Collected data
-=-=-
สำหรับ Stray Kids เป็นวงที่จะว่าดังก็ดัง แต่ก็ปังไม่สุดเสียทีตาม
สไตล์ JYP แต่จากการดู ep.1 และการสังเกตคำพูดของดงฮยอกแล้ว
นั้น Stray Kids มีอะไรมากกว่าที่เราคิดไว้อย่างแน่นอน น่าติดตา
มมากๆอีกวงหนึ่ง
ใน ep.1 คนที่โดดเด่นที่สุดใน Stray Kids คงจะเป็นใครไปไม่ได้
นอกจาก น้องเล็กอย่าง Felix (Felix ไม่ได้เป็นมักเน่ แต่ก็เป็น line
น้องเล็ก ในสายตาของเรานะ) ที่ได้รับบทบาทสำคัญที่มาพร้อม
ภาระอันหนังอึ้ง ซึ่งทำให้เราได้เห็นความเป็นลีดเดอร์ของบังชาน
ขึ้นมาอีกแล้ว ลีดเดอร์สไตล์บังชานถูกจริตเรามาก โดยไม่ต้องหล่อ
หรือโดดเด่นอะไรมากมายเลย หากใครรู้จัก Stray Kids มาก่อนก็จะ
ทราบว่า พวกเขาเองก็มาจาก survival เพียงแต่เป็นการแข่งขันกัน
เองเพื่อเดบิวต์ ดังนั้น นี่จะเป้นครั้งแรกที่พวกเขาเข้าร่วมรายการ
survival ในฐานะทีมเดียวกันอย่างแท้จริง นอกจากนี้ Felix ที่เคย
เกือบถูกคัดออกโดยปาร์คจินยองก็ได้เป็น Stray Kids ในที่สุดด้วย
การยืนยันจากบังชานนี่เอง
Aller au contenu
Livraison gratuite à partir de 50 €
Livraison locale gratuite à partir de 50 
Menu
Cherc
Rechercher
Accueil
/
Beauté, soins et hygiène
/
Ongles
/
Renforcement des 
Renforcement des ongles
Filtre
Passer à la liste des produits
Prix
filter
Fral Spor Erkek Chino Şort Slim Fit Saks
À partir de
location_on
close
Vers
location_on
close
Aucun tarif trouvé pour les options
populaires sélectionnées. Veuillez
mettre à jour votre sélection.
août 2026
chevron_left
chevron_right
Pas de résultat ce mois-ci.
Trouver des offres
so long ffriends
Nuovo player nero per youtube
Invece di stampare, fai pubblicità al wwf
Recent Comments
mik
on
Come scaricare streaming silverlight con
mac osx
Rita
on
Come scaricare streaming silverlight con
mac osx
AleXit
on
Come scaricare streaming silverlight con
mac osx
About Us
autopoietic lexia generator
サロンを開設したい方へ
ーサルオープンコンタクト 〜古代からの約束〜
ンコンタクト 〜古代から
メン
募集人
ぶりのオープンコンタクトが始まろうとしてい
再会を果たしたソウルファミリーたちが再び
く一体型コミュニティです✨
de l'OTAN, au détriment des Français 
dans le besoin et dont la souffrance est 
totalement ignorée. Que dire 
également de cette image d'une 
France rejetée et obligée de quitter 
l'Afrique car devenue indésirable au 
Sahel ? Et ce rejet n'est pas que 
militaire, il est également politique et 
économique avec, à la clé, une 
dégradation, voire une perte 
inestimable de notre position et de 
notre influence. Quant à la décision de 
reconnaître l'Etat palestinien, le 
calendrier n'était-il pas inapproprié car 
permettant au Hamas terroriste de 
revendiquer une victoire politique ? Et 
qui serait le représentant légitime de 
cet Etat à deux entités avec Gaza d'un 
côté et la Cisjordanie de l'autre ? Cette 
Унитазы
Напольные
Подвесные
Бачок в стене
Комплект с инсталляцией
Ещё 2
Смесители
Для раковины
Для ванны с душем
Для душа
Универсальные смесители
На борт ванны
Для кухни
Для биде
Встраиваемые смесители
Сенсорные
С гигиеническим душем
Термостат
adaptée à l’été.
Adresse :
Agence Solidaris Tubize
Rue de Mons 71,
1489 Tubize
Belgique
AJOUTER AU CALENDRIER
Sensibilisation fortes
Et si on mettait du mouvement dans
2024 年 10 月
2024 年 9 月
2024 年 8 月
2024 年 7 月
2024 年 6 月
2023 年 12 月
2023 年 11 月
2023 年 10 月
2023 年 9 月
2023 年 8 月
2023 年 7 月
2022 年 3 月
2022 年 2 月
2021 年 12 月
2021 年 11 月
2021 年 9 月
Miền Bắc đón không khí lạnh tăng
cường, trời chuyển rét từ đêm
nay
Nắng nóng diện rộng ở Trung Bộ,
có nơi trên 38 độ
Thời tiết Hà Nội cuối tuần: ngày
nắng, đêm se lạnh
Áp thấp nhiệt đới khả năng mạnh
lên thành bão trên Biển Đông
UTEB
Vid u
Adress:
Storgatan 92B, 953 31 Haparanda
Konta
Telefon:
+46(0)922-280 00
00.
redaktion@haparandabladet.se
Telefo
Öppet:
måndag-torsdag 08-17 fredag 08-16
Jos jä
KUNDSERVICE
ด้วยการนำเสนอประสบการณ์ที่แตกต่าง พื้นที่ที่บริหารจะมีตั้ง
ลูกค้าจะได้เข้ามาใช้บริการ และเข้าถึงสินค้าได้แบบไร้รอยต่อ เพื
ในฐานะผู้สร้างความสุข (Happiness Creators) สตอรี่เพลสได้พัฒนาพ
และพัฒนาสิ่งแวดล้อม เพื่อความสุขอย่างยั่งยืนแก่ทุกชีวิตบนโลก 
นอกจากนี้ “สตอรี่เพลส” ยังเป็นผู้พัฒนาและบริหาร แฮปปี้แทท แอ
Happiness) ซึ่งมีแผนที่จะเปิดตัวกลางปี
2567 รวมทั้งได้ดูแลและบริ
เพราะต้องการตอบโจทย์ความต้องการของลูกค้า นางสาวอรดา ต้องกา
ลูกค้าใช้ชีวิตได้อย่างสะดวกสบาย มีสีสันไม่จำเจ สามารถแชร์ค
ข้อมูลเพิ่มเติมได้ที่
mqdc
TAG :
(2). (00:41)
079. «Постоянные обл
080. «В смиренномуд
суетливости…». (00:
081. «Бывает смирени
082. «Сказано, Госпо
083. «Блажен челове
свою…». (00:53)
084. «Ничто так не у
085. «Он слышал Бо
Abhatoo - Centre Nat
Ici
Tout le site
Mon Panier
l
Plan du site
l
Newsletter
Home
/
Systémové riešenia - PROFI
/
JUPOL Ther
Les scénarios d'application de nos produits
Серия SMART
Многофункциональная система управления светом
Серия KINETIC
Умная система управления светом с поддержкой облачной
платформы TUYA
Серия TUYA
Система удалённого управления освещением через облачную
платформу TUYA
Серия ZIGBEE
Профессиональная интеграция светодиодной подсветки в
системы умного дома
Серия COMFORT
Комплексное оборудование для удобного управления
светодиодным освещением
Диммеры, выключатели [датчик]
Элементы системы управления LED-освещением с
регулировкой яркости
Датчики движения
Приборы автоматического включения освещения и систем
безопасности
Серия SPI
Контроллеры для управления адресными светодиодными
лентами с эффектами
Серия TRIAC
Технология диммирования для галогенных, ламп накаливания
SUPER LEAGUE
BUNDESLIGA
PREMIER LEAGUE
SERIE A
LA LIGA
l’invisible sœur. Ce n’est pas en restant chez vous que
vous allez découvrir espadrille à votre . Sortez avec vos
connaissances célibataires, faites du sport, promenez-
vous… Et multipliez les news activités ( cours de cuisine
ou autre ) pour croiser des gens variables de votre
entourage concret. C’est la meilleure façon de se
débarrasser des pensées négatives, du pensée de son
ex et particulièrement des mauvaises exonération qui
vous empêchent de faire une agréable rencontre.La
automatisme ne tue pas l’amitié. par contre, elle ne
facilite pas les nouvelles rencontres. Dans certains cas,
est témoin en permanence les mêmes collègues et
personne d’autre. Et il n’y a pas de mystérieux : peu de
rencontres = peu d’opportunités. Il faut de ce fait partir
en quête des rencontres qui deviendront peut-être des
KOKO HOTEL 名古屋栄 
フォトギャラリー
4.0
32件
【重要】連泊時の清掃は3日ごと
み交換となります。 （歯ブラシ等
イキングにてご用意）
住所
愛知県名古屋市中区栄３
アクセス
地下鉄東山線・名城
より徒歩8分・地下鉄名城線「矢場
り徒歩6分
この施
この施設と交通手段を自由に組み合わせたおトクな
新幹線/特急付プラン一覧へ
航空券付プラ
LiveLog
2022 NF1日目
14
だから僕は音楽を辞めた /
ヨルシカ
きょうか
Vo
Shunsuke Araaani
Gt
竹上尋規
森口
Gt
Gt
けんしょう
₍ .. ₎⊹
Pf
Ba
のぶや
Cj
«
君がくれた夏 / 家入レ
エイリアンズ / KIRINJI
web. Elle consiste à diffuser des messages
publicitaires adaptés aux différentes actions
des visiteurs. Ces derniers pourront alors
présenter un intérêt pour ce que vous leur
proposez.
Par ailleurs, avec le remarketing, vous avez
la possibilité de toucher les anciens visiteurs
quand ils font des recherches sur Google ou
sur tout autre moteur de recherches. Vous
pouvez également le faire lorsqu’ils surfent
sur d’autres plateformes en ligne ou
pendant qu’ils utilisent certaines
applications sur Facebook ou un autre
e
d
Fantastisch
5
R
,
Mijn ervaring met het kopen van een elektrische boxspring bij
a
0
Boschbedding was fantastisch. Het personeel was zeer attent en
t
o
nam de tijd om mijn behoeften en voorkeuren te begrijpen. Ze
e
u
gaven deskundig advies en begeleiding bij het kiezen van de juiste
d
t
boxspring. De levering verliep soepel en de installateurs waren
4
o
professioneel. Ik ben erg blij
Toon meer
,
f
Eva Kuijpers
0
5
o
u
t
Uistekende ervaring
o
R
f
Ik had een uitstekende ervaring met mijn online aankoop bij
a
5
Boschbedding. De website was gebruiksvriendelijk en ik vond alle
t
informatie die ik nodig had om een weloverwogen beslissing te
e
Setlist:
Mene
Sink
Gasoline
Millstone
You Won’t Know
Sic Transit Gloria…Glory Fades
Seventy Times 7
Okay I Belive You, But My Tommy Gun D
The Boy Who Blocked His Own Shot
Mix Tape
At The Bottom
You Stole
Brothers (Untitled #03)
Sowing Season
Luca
-=-=-
EXERCISE REQUIREMENTS:
Once the line containing "นอกจาก น้องเล็กอย่าง Felix" has been written out, please stop; every line before it, back to the first line of the records above, should be given exactly.

FINISHED TASK:
สำหรับ Stray Kids เป็นวงที่จะว่าดังก็ดัง แต่ก็ปังไม่สุดเสียทีตาม
สไตล์ JYP แต่จากการดู ep.1 และการสังเกตคำพูดของดงฮยอกแล้ว
นั้น Stray Kids มีอะไรมากกว่าที่เราคิดไว้อย่างแน่นอน น่าติดตา
มมากๆอีกวงหนึ่ง
ใน ep.1 คนที่โดดเด่นที่สุดใน Stray Kids คงจะเป็นใครไปไม่ได้
นอกจาก น้องเล็กอย่าง Felix (Felix ไม่ได้เป็นมักเน่ แต่ก็เป็น line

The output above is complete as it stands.